Editors’ Note: We’ve devoted a set of articles to examining Catholic religious communities today. Despite the impressive variety of these communities, some common themes emerge: the importance of a shared prayer life; the difficulty of adapting to new circumstances; the relationship of community to place. To read all the articles, see the entire collection, The Varieties of Religious Community Today [1].
Pope Francis’s call for all of the baptized to be part of the upcoming synodal process has been inspiring to many Catholics, if frustrating for those who feel their bishops could be doing more to get things going. But in bringing forward the voices of the lay faithful, the Holy Spirit hasn’t waited for the hierarchy. The Church believes in this inspired renewal so deeply that it has extended specific recognition to the International Associations of the Faithful: “Even a cursory glance at the history of the Church reveals the magnitude of the work performed by these associations at crucial moments in its existence, and the wealth of charisms generated in all ages by lay movements created for the renewal of the Christian life.” The International Organization of Marianist Lay Communities is one such organization.
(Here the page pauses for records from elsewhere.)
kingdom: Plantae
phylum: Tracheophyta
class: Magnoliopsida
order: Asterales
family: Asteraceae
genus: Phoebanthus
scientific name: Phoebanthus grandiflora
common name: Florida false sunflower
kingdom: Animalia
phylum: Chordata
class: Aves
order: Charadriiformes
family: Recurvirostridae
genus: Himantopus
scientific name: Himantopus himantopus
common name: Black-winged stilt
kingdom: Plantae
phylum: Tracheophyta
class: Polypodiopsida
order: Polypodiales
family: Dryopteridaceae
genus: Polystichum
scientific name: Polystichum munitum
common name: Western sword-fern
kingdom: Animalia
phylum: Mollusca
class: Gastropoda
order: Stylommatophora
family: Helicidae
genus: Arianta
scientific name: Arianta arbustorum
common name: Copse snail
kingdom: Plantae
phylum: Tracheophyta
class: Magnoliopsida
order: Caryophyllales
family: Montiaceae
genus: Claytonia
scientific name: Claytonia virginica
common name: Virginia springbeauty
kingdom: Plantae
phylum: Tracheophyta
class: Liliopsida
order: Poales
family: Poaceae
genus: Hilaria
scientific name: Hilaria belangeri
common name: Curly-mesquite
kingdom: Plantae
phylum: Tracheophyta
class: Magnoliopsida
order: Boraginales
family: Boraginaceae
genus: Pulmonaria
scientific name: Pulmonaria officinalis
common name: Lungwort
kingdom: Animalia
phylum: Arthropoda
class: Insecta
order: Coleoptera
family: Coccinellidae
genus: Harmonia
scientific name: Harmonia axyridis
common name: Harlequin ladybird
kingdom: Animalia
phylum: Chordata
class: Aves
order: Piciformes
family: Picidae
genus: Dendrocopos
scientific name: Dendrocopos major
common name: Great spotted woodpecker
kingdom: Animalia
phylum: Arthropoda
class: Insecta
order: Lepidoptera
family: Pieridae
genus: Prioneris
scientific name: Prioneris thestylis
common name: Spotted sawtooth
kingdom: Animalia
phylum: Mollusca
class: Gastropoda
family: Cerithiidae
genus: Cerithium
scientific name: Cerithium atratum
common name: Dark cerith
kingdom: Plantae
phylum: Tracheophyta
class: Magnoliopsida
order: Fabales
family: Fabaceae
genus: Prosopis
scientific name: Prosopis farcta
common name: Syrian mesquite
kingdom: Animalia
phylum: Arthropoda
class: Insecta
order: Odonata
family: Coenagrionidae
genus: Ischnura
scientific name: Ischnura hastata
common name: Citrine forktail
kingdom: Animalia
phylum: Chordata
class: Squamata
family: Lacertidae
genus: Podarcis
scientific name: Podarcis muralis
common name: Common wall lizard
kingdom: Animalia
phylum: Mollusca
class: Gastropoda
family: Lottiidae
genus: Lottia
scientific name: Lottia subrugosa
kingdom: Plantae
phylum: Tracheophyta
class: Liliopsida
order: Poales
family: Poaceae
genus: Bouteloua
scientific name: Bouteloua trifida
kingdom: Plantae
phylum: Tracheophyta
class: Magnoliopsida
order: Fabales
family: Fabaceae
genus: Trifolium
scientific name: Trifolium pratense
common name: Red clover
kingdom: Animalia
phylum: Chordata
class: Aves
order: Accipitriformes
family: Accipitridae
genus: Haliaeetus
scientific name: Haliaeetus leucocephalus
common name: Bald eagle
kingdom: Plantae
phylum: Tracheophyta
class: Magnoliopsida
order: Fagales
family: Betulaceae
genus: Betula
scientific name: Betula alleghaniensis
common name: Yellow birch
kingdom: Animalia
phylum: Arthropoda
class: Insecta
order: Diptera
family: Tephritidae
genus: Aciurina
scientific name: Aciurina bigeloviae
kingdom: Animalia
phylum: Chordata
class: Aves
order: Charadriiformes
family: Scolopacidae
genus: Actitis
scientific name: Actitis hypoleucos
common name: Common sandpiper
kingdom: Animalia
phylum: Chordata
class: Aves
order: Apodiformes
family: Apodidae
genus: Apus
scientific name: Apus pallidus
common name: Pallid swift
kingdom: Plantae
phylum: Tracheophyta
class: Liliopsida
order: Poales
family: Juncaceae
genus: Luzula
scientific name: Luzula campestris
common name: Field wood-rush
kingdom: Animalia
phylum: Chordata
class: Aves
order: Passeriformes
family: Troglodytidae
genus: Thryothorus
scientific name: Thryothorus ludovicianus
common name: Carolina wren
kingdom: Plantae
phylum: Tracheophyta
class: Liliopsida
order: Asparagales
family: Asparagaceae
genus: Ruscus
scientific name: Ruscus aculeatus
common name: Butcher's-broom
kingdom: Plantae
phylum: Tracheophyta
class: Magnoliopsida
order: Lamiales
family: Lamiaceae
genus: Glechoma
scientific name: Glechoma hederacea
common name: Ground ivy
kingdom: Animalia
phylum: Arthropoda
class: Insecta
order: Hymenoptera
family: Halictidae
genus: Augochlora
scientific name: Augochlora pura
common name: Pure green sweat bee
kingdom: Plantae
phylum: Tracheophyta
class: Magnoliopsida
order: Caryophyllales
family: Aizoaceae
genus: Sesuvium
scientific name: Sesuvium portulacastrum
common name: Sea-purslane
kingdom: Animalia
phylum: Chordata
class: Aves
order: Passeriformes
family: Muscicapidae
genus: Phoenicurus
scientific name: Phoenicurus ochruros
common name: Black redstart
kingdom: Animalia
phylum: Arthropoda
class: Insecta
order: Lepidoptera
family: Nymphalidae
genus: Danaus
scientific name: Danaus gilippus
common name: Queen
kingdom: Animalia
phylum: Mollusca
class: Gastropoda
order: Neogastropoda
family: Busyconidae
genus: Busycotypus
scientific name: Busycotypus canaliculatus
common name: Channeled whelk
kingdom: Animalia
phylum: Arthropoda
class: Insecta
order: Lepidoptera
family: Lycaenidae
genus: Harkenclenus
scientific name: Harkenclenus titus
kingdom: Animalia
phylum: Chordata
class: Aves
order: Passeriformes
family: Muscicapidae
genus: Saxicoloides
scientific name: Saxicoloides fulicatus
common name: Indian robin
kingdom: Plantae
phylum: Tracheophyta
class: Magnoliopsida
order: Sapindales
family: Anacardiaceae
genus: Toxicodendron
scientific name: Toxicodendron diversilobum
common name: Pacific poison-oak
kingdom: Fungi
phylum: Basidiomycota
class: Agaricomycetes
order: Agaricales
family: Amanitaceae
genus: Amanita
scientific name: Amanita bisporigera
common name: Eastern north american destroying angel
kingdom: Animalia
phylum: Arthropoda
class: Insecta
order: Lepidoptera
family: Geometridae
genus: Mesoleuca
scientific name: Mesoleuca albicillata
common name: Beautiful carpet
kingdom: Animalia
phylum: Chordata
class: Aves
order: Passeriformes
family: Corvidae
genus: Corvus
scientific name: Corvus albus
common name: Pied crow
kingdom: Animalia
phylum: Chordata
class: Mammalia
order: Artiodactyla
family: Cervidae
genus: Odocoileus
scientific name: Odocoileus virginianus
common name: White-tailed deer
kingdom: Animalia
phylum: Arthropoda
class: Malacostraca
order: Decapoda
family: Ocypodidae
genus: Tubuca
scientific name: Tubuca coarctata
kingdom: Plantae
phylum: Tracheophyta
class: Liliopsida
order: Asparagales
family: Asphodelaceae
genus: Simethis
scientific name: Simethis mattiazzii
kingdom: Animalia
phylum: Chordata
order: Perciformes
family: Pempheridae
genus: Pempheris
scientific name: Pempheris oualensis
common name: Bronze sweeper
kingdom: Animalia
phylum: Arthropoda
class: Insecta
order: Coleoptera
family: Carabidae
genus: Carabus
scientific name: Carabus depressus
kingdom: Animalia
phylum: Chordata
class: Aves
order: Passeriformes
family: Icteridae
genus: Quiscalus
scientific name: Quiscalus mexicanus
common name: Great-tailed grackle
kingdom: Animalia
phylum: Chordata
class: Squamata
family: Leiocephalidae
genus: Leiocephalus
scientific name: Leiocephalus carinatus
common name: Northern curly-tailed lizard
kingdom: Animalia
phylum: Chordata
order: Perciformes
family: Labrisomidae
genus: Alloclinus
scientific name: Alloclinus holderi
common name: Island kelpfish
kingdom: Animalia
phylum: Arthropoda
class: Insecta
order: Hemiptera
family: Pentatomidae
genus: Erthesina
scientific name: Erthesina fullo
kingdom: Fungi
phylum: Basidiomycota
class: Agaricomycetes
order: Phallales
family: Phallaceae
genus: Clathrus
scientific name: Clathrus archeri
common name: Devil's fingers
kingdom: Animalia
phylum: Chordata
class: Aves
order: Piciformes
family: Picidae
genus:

I have never been a parish Catholic as an adult, although the local parish was where I seemed to spend most of my time until the age of eighteen. Living in Corpus Christi, Texas, we often attended daily Mass and first Friday Adoration, as well as Marian rosaries and special events. By the 1980s, I was well versed in the post–Vatican II Church and was even part of our diocesan Tercer Encuentro team (and at age ten, the only kid). In El Paso, where I spent summers before moving there when I was thirteen, I was influenced by a young and brilliant pastor at St. Pius X Catholic community named Arturo Bañuelas. When I spent time at my grandmother’s home and we couldn’t get to church, we’d watch a televised Mass from the cathedral in San Antonio, celebrated by Fr. Virgilio Elizondo. I would be greatly influenced by these founders of the Academy of Catholic Hispanic Theologians of the United States (ACHTUS)—yet it wasn’t a Catholic Hispanic parish where the Holy Spirit led me.
Instead, I found the Marianists. It began in my senior year of high school with a visit to the campus of St. Mary’s University in San Antonio. Within minutes, I knew that this place was calling me. A sophomore named Nancy took me under her wing, bought me lunch, and told me about the residence hall she lived in—a Christian Life Community (CLC) hall. When I returned that fall to begin my freshman year, I joined a CLC, and through weekly meetings grew to know Br. Roger Bau, our Marianist mentor. The following summer, I was asked to participate in a program called “Explore Marianist Life” with the Marianist Sisters. Their limitless energy was inspiring, but I did not have that vocation. Still, I had made friends with the sisters (some of whom are still part of my daily life), and between them, the CLC, and a group of lay Marianists, my Marianist world kept expanding.